Des Moines water lawsuit, Vermont and two manure cases

State Rep Gary Worthan, who represents two of the northwest Iowa counties targeted by the Des Moines Water Works for a lawsuit over nitrate levels in the Raccoon River, said the utility should “reel in their legal beagles…talk with us and find a common solution” said the Des Moines Register. The utility says it faces high expenses to remove nitrate from drinking water. Its board voted last week to sue the counties as a way to get them to remove or prevent agricultural runoff. During a session of the Iowa House, Worthan said it was “an insult to every family farmer in northwest Iowa to suggest the runoff was intentional or due to bad practices.

Vermont Gov Peter Shumlin “says if problem farms don’t clean up their act, they should get booted from Current Use,” a program that reduces tax bills for agricultural and forest land, says Vermont Public Radio. “The Shumlin administration hasn’t yet said what kinds of environmental transgressions would prompt expulsion from Current Use.”

A U.S. district judge ruled an 11,000-cow dairy farm in eastern Washington state “polluted drinking water through its application, storage and management of manure in a case that could set precedents across the nation,” said Associated Press. The judge said last week that the farm, Cow Palace, contributed to high nitrate levels that contaminated groundwater in the lower Yakima River valley. Trial is scheduled for March 23 in Yakima to decide how much pollution was caused by the dairy and what is the remedy, said AP. An attorney for one of the environmental groups involved in the lawsuit said it was the first federal court ruling that improperly managed manure is a solid waste.
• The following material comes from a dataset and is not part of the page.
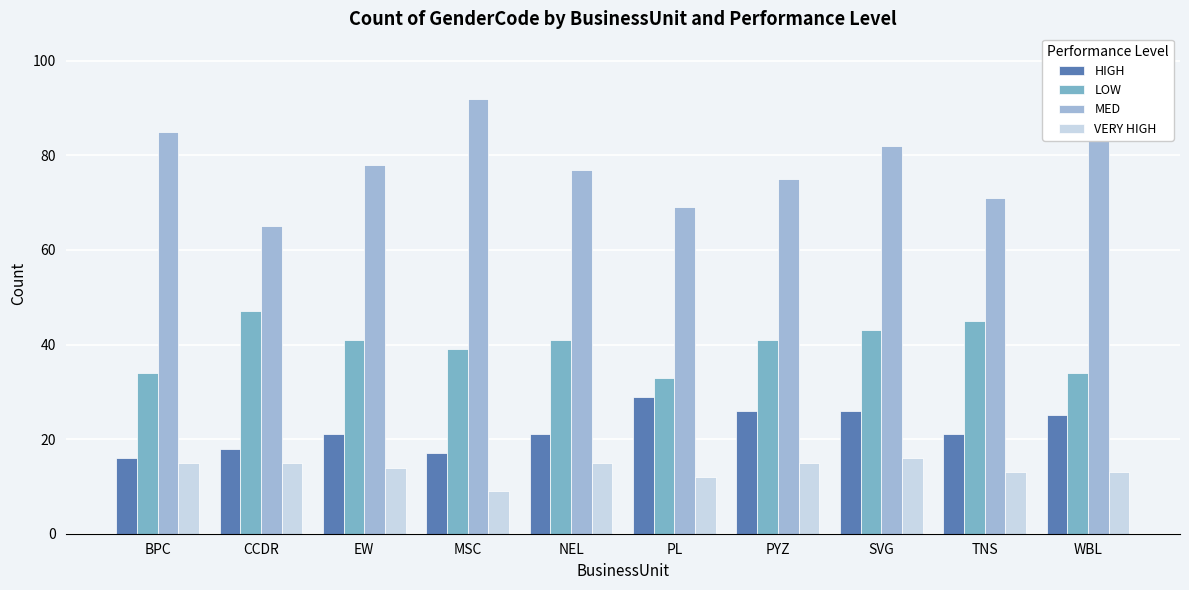

The value of VERY HIGH at MSC is 15. True or false?

False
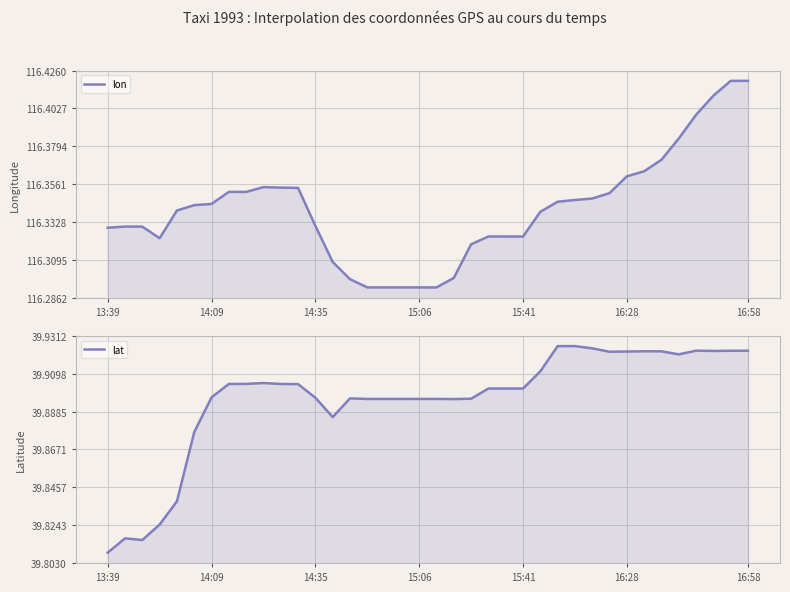

Reading right to left, transcribe all the data shown in this chart.

lon: 116.4	116.4	116.4	116.4	116.4	116.4	116.4	116.4	116.4	116.3	116.3	116.3	116.3	116.3	116.3	116.3	116.3	116.3	116.3	116.3	116.3	116.3	116.3	116.3	116.3	116.3	116.4	116.4	116.4	116.4	116.4	116.3	116.3	116.3	116.3	116.3	116.3	116.3
lat: 39.9	39.9	39.9	39.9	39.9	39.9	39.9	39.9	39.9	39.9	39.9	39.9	39.9	39.9	39.9	39.9	39.9	39.9	39.9	39.9	39.9	39.9	39.9	39.9	39.9	39.9	39.9	39.9	39.9	39.9	39.9	39.9	39.9	39.8	39.8	39.8	39.8	39.8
Late last month, the Wisconsin Supreme Court ruled that manure that contaminates a well is a pollutant and is not covered by a farm’s general-liability insurance policy. “This is a precedent-setting decision,” said the National Law Review, “and it will affect whether farms in Wisconsin that allegedly cause the contamination of wells with manure will be able to rely on insurance to pay for damages.”